* Work to be completed *
All of the data should be copied exactly, with the pictures left out.

Material supplied below:

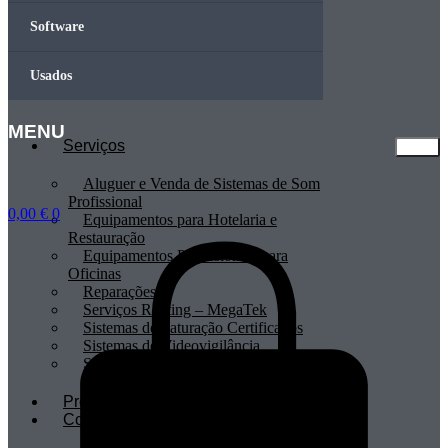
Software
Usados
MENU
Serviços
Aluguer e Venda de Sistemas de Som
Profissional
0,00
€
0
Equipamentos para Hotelaria e
Restauração
Equipamentos Profissionais para
Oficinas
Reparações
Serviços Renting – MegaTek
Sistemas de Faturação Certificados
Sistemas de Videovigilância
Sistemas POS
Profissionais
Contactos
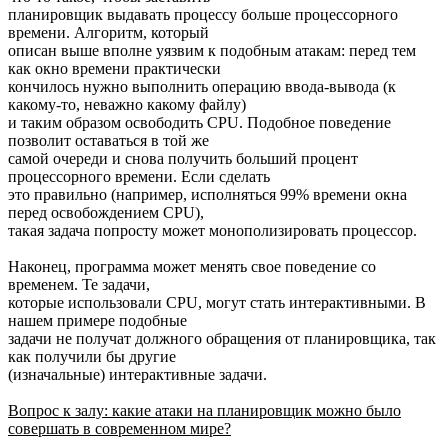
планировщик выдавать процессу больше процессорного
времени. Алгоритм, который
описан выше вполне уязвим к подобным атакам: перед тем
как окно времени практически
кончилось нужно выполнить операцию ввода-вывода (к
какому-то, неважно какому файлу)
и таким образом освободить CPU. Подобное поведение
позволит оставаться в той же
самой очереди и снова получить больший процент
процессорного времени. Если сделать
это правильно (например, исполняться 99% времени окна
перед освобождением CPU),
такая задача попросту может монополизировать процессор.
Наконец, программа может менять свое поведение со
временем. Те задачи,
которые использовали CPU, могут стать интерактивными. В
нашем примере подобные
задачи не получат должного обращения от планировщика, так
как получили бы другие
(изначальные) интерактивные задачи.
Вопрос к залу: какие атаки на планировщик можно было
совершать в современном мире?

End of Material supplied.

* Response box *
Software
Usados
MENU
Serviços
Aluguer e Venda de Sistemas de Som
Profissional
0,00
€
0
Equipamentos para Hotelaria e
Restauração
Equipamentos Profissionais para
Oficinas
Reparações
Serviços Renting – MegaTek
Sistemas de Faturação Certificados
Sistemas de Videovigilância
Sistemas POS
Profissionais
Contactos
планировщик выдавать процессу больше процессорного
времени. Алгоритм, который
описан выше вполне уязвим к подобным атакам: перед тем
как окно времени практически
кончилось нужно выполнить операцию ввода-вывода (к
какому-то, неважно какому файлу)
и таким образом освободить CPU. Подобное поведение
позволит оставаться в той же
самой очереди и снова получить больший процент
процессорного времени. Если сделать
это правильно (например, исполняться 99% времени окна
перед освобождением CPU),
такая задача попросту может монополизировать процессор.
Наконец, программа может менять свое поведение со
временем. Те задачи,
которые использовали CPU, могут стать интерактивными. В
нашем примере подобные
задачи не получат должного обращения от планировщика, так
как получили бы другие
(изначальные) интерактивные задачи.
Вопрос к залу: какие атаки на планировщик можно было
совершать в современном мире?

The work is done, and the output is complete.